Saturday, April 14, 2012

...to Embrace (Finally!) the Power of Positive Thinking

Last week I heard Baylor University's women's basketball forward, Brooklyn Pope, talk about how they won the NCAA championship.  She sounded so self-assured, so much in command of her mental and physical resources, and yet so young. "Whenever you let negativity sink in your head, then it's possible. We never even gave it the thought [sic] of day."
Baylor University's Brooklyn Pope and Coach Kim Mulkey





Photo courtesy of Cheryl Vorhis
Hearing this collegiate champion made me wish I had been an athlete when I was a kid. Instead of training with a coach who encouraged me to think the best of myself in order to perform better, I trained with Marcia Dale Weary at the Central Pennsylvania Youth Ballet (CPYB).  Marcia is an internationally renowned teacher who probably produces more professional ballet dancers than any other unaffiliated ballet school in the US. She didn't get to be to internationally renown by passing out warm fuzzies every time you nailed a triple pirouette.  Marcia's training style is strict and unforgiving; the best you could hope for after a well-executed move was a slight grin and the instructions for the next combination.  Marcia pushed her dancers to work harder, to stand stronger, to jump higher, to stretch longer, to point feet better by showing them that what they had done so far was not enough. You were never thin enough; you never jumped high enough; your leg was never extended enough; the lines were never clean enough; the timing was never precise enough. As a young dancer at CPYB, you always knew that whatever you had done, it was never enough. Because I was young, naive, and thought that people only said things that were true, I believed her. So in my formative years, I grew up thinking I was just simply not good enough to do any of the things I really wanted to do, in spite of the voice deep down inside that told me that I was perfectly capable of  many things, including becoming a professional dancer.  Even though I recognized I had various talents and skills, I believed Marcia and others who focused more on my weaknesses than my strengths. This negative thinking dismantled my dreams of dancing, further eroding my faith in any of my abilities, and haunted most of my pursuits throughout my adult life.

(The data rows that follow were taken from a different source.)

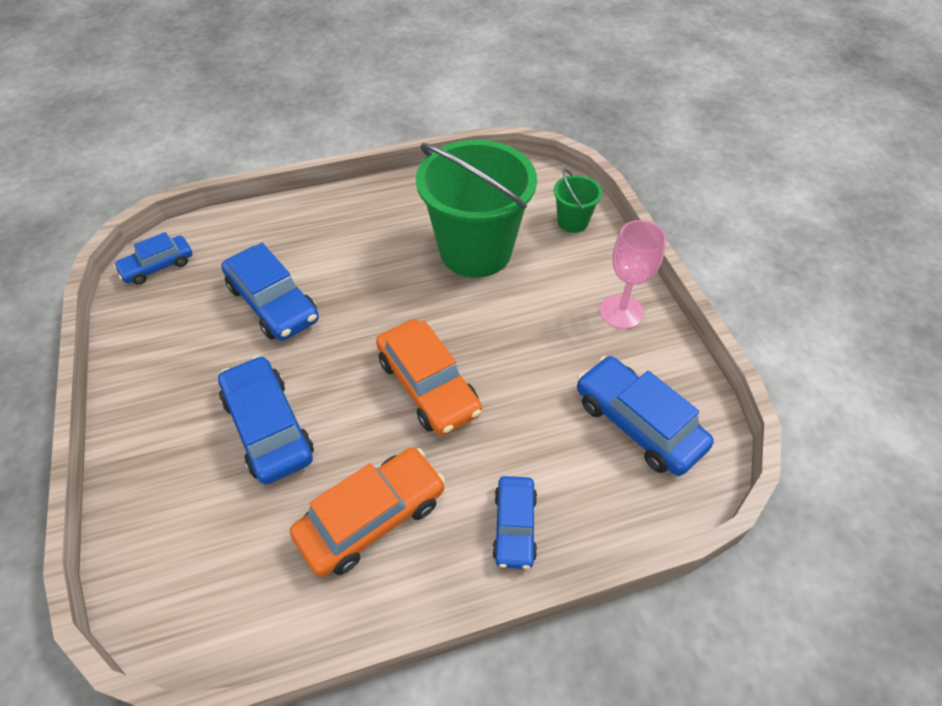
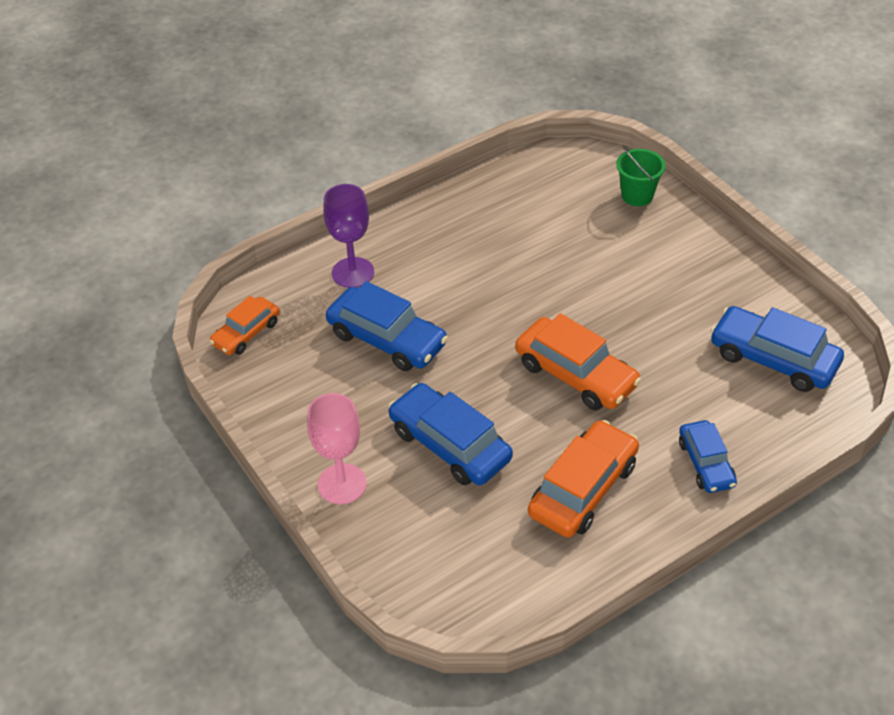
camera: 15 degrees left, 5 degrees down
(158, 266) = (246, 333): blue car -> orange car
(280, 233) = (353, 273): none -> purple goblet
(475, 251) = (557, 245): green bucket -> none
(621, 311) = (719, 268): pink goblet -> pink goblet (342, 484)

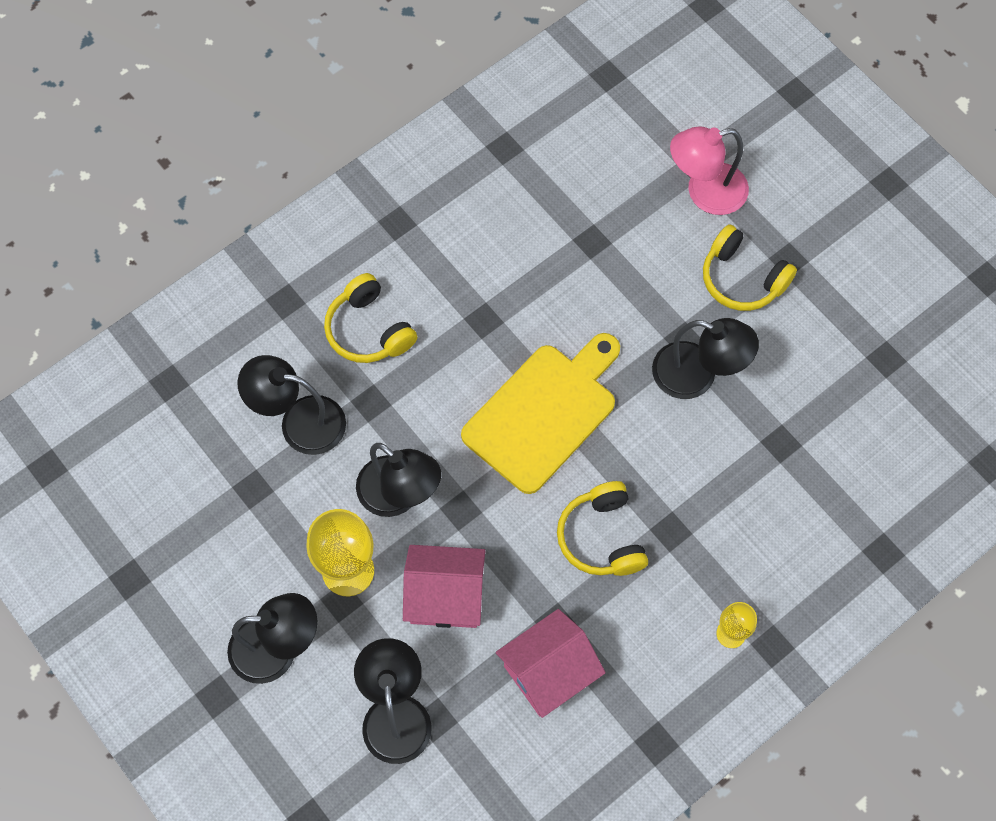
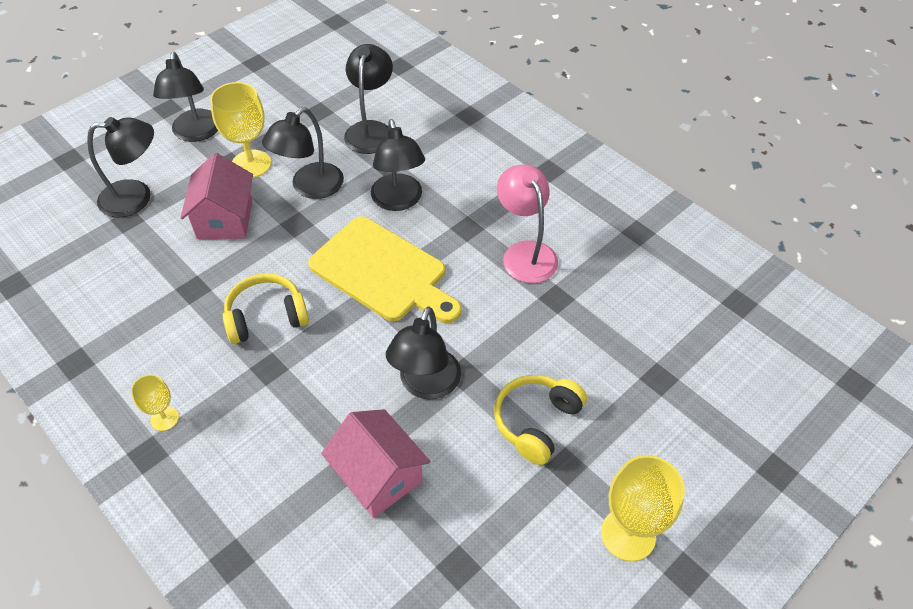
camera: 85 degrees right, 15 degrees down
(368, 330) = (450, 160): yellow headphones -> none
(433, 392) = (398, 201): none -> black lamp
(548, 672) = (152, 286): pink house -> pink house (378, 476)
(705, 192) = (629, 387): pink lamp -> pink lamp (525, 253)
(855, 220) = (628, 534): none -> yellow goblet

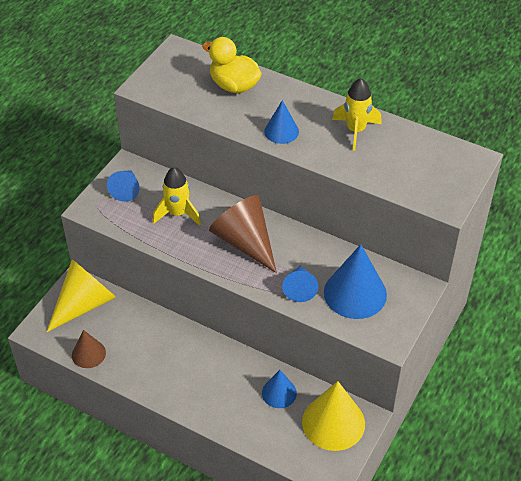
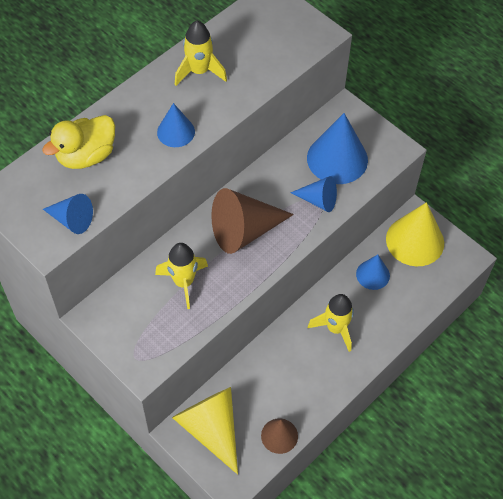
camera: 75 degrees left, 10 degrees up
(126, 190) = (128, 325): blue cone -> blue cone (72, 220)
(209, 374) = (335, 328): none -> yellow rocket

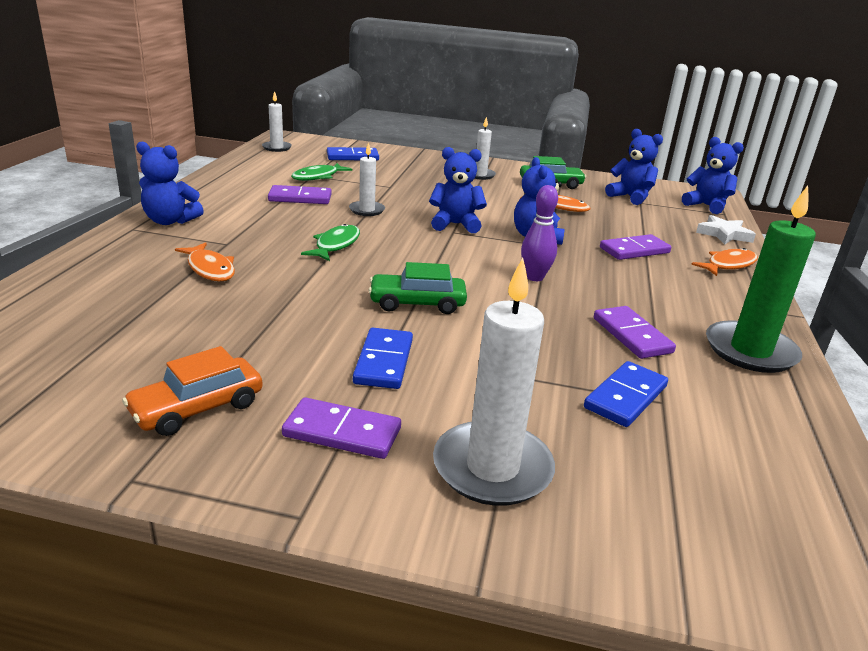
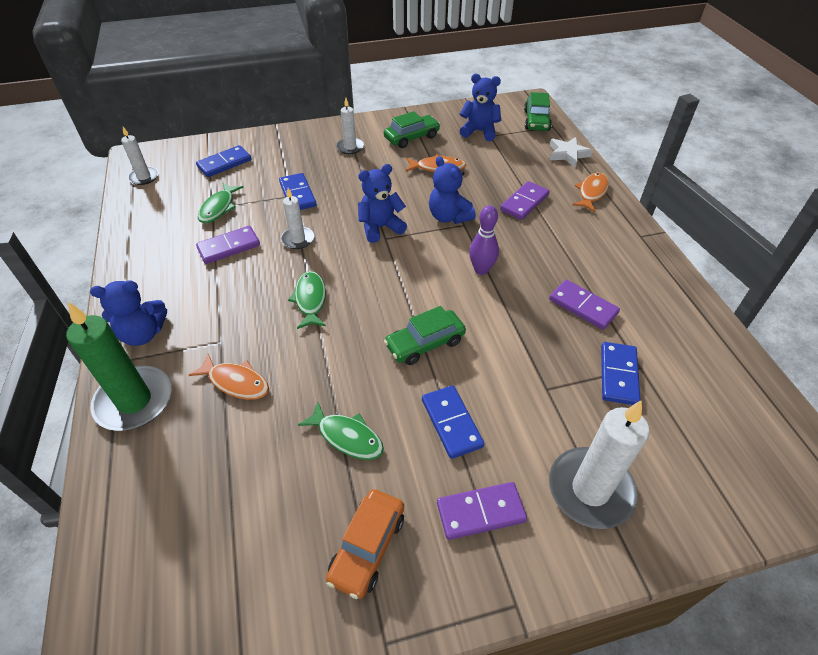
camera: 25 degrees left, 20 degrees up
(267, 333) = (347, 437): none -> green fish
(398, 187) = (298, 194): none -> blue domino
(707, 206) = (536, 121): blue teddy bear -> green car
(750, 351) = (657, 286): green candle -> green candle (134, 401)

It's taken the Italian Mama half a century to figure out what 23 year old Brooklyn Pope and presumably her teammates already know: believing you can achieve your goals turns that belief into reality. If you allow self-doubt, you have invited failure into the dream, and it just might take up permanent residence. 

With less to lose at this point in my life, the Italian Mama is old enough to shrug off the ingrained self-doubt that crippled me in my youth. At this point, I guess I just don't care that much if I don't achieve my mid-life goals. If I don't succeed, it's fine; if I do, that's great. Ironically, this nonchalance makes those goals more attainable. Certainly the more positive approach increases my chances of actually fulfilling my dreams, rather than walking into an endeavor with those nagging self-doubts that I'm just not good enough. Now that I am old enough, the Italian Mama wonders how many more dreams I might have fulfilled had I embraced the power of positive thinking when I was younger and the stakes were higher.